Friday, March 6, 2015

Joseph E. Tilt House
 Salvation Army College for Officer's Training
 by: chicago designslinger

 [Joseph E. Tilt House - Salvation Army College for Officer's Training (1914) Holabird & Roche, architects / Image & Artwork: chicago designslinger]

When Carl Sandburg opened his poem Chicago with the line "Hog butcher for the World," he paid tribute to the city that processed nearly 85% of the meat consumed in North America. Industry leaders like Armour, Swift and Nelson not only slaughtered thousands of hogs, cattle, and sheep on a daily basis, they also produced goods that were byproducts of their processing operations. Soap, glue, gelatin, leather, and even shoe polish, were just a few of the secondary products the packers were able to market and sell for even more profit. With millions of pounds of animal hides available for tanning each and every day, Chicago became one of the largest shoe manufacturing centers in the country, and Joseph E. Tilt became a millionaire by making shoes in the "City of the Big Shoulders."

  [Joseph E. Tilt House - Salvation Army College for Officer's Training, 700 W. Brompton Street, Chicago / Image & Artwork: chicago designslinger]

Tilt was one of the thousands of young men who came to Chicago as it recovered from the fire of 1871 because they saw potential in the recovering city. The move was fortuitous. After a stint as a  superintendent, Tilt decided to start his own shoe making enterprise and opened a small manufacturing plant. Although Chicago's meat industry provided vast amounts of animal hides for tanning, what hogs, sheep and cattle didn't provide was top quality leather. After being treated with chemicals and dried, the "heavy leather" wouldn't do for fine high-priced goods, but it worked perfectly well for lower-cost shoes and work boots. Tilt, along with a few other Chicago-based shoemakers saw potential in the low-grade leather, and with over 200 tanneries in the city the processed hides were often within blocks of their factories, and readily accessible.

  [Joseph E. Tilt House - Salvation Army College for Officer's Training, Lake View, Chicago / Image & Artwork: chicago designslinger]
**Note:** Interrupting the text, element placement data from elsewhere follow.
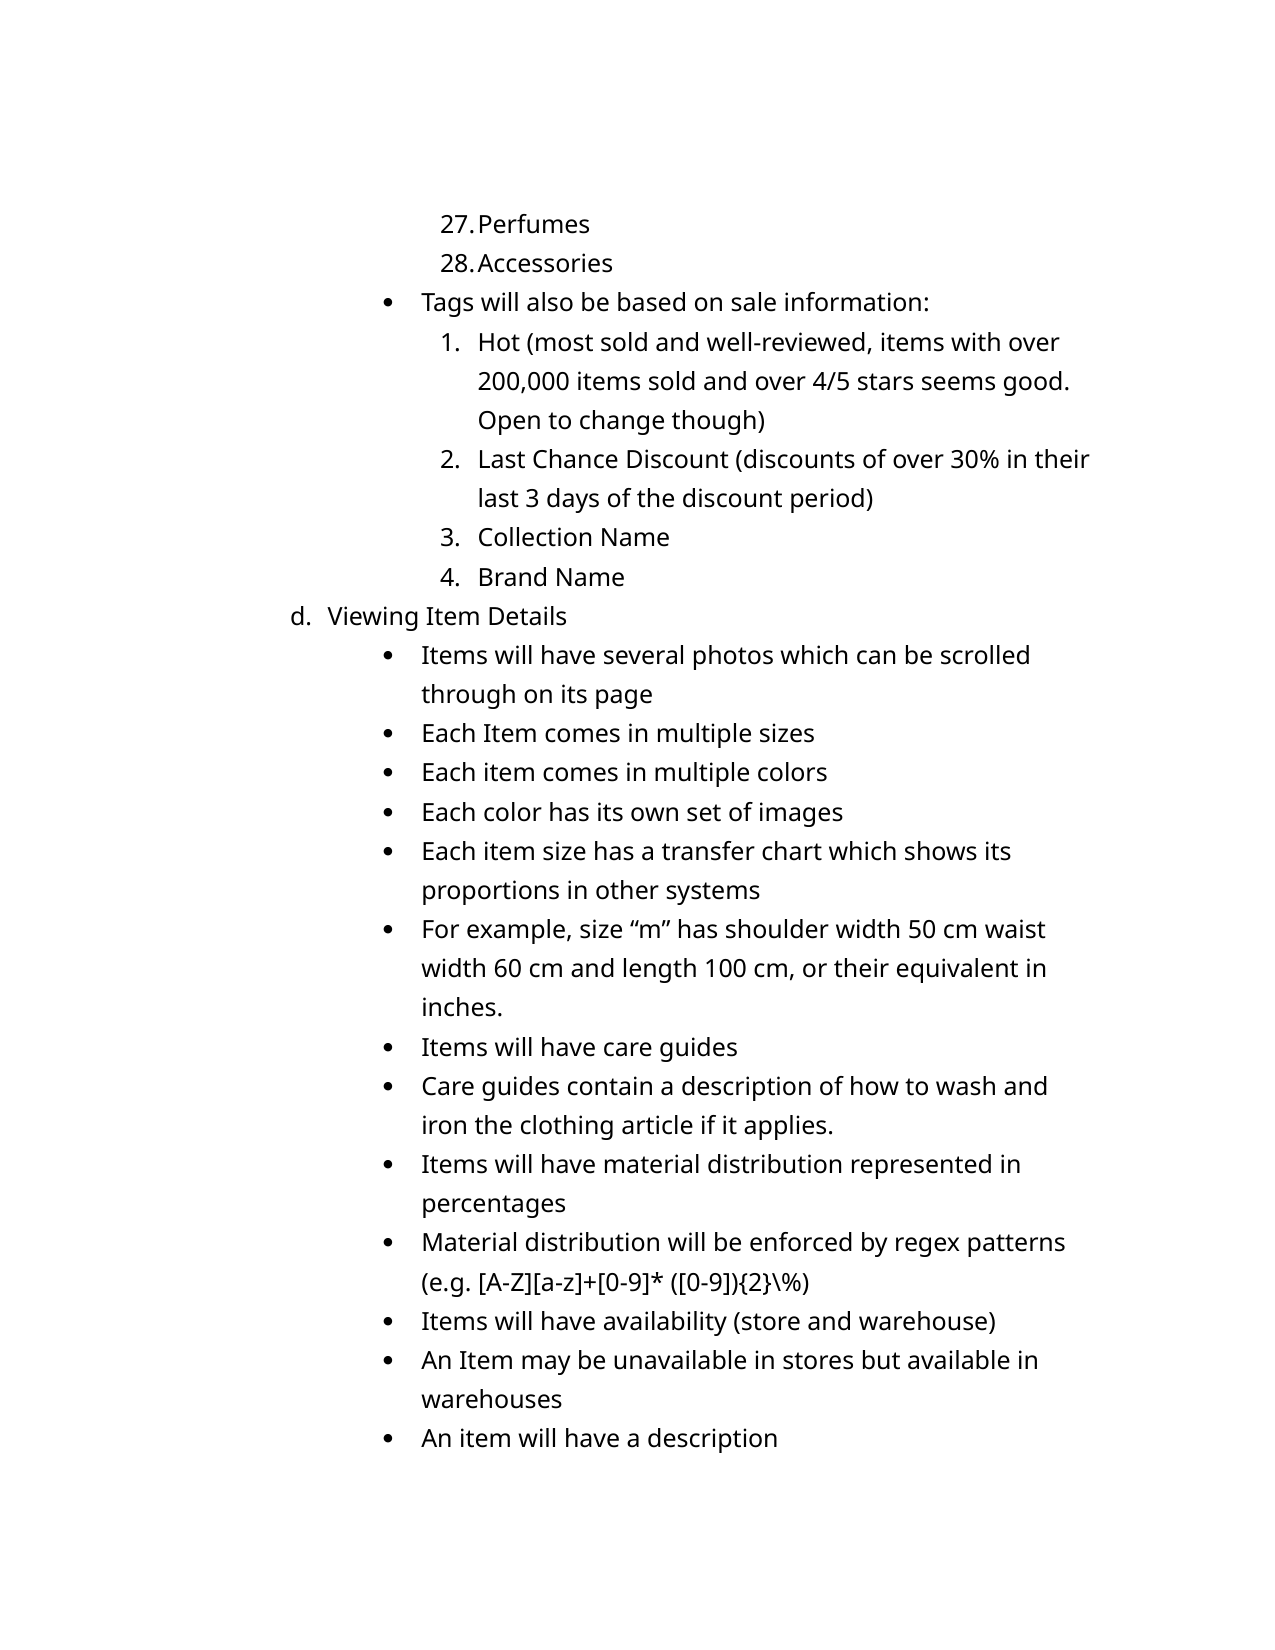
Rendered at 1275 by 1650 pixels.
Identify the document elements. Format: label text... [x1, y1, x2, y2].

list Items will have availability (store and warehouse) [383, 1303, 1098, 1337]
list Last Chance Discount (discounts of over 30% in their last 3 days of the discount period) [440, 442, 1098, 515]
list Viewing Item Details [290, 598, 1098, 632]
list An Item may be unavailable in stores but available in warehouses [383, 1343, 1098, 1416]
list For example, size “m” has shoulder width 50 cm waist width 60 cm and length 100 cm, or their equivalent in inches. [383, 912, 1098, 1024]
list Care guides contain a description of how to wash and iron the clothing article if it applies. [383, 1068, 1098, 1142]
list Perfumes [440, 207, 1098, 241]
list Each item comes in multiple colors [383, 755, 1098, 789]
list Each Item comes in multiple sizes [383, 716, 1098, 750]
list Each color has its own set of images [383, 794, 1098, 828]
list Brand Name [440, 559, 1098, 593]
list Items will have several photos which can be scrolled through on its page [383, 638, 1098, 711]
list Accessories [440, 246, 1098, 280]
list Tags will also be based on sale information: [383, 285, 1098, 319]
list Hot (most sold and well-reviewed, items with over 200,000 items sold and over 4/5 stars seems good. Open to change though) [440, 324, 1098, 437]
list An item will have a description [383, 1421, 1098, 1455]
list Items will have care guides [383, 1029, 1098, 1063]
list Material distribution will be enforced by regex patterns (e.g. [A-Z][a-z]+[0-9]* ([0-9]){2}\%) [383, 1225, 1098, 1298]
list Items will have material distribution represented in percentages [383, 1147, 1098, 1220]
list Each item size has a transfer chart which shows its proportions in other systems [383, 833, 1098, 907]
list Collection Name [440, 520, 1098, 554]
The J.E. Tilt Shoe Company produced boots for the U.S. military, and the firm's large sales force placed thousands of pairs of Tilt-manufactured footwear in dry goods store across the Midwest and Great Lakes regions. By the late 1880s, with his income on the rise and the introduction of his higher quality "Diamond T" brand of shoes, Tilt purchased a large plot of land north of Chicago in the city of Lake View, at the southwest corner of Addison Street and Evanston Avenue - today's Broadway. The 4-acre parcel ran 234 feet along the west side of Evanston from Addison south to Brompton Avenue, 274 feet west on Addison, and 409 feet along Brompton, comprising one-half the entire city block. He built a large, 2-story house at the northeastern corner of the lot, and a green house that was almost as large as the house. At the time, Tilt, his wife, and six children, had very few neighbors.

  [Joseph E. Tilt House - Salvation Army College for Officer's Training, Addison & Broadway, Chicago / Image & Artwork: chicago designslinger]

In 1905 Tilt's son, an early car enthusiast, built his own automobile in his father's garage.    Two years later 28-year-old Charles started the Diamond T Motor Car Company with $1,000 provided by his mother because his father apparently didn't approve the financially risky automotive adventure. On the other hand, by the time 1914 rolled around, Tilt had decided that spending $80,000 or so to build a new house that better reflected his millionaire status was worth every penny. The old house was torn down and in its place architects Holabird & Roche designed a 25-room, 14-bedroom manse fit for a shoe baron. But Tilt didn't stay long in his new home. On May 23, 1920 the Chicago Tribune reported that the shoe maker had sold his $300,000 corner and downsized to a $135,000 house at the southeast corner of Barry and Sheridan Road. The Tilt's had joined other Chicagoans who chose to spend winters in Pasadena, California, and built a large Spanish Revival house where they began spending more and more time, and in 1928, trading in his cobbler's tools for easels, Tilt and his wife opened an art gallery in the western outpost.

  [Joseph E. Tilt House - Salvation Army College for Officer's Training, Chicago / Image & Artwork: chicago designslinger]

The Addison and Broadway property had been purchased by the Chicago branch of the Salvation Army. The organization had been operating training facilities around the city since the 1880s, and the Tilt purchase provided them with the opportunity to consolidate their operations into one location. The house was named for Army founder William Booth, and in 1954 a new dormitory building was constructed just to the west of the Booth Manse. Over the next 50 years the campus complex grew to include the series of residential and classroom buildings that you see on the block today. And Charles A. Tilt's automotive adventure proved to be a very successful after all. The Diamond T company got into the truck manufacturing business and by the time of his death in 1956, the Chicago resident had accumulated a fortune that was larger than anything his father could have ever imagined.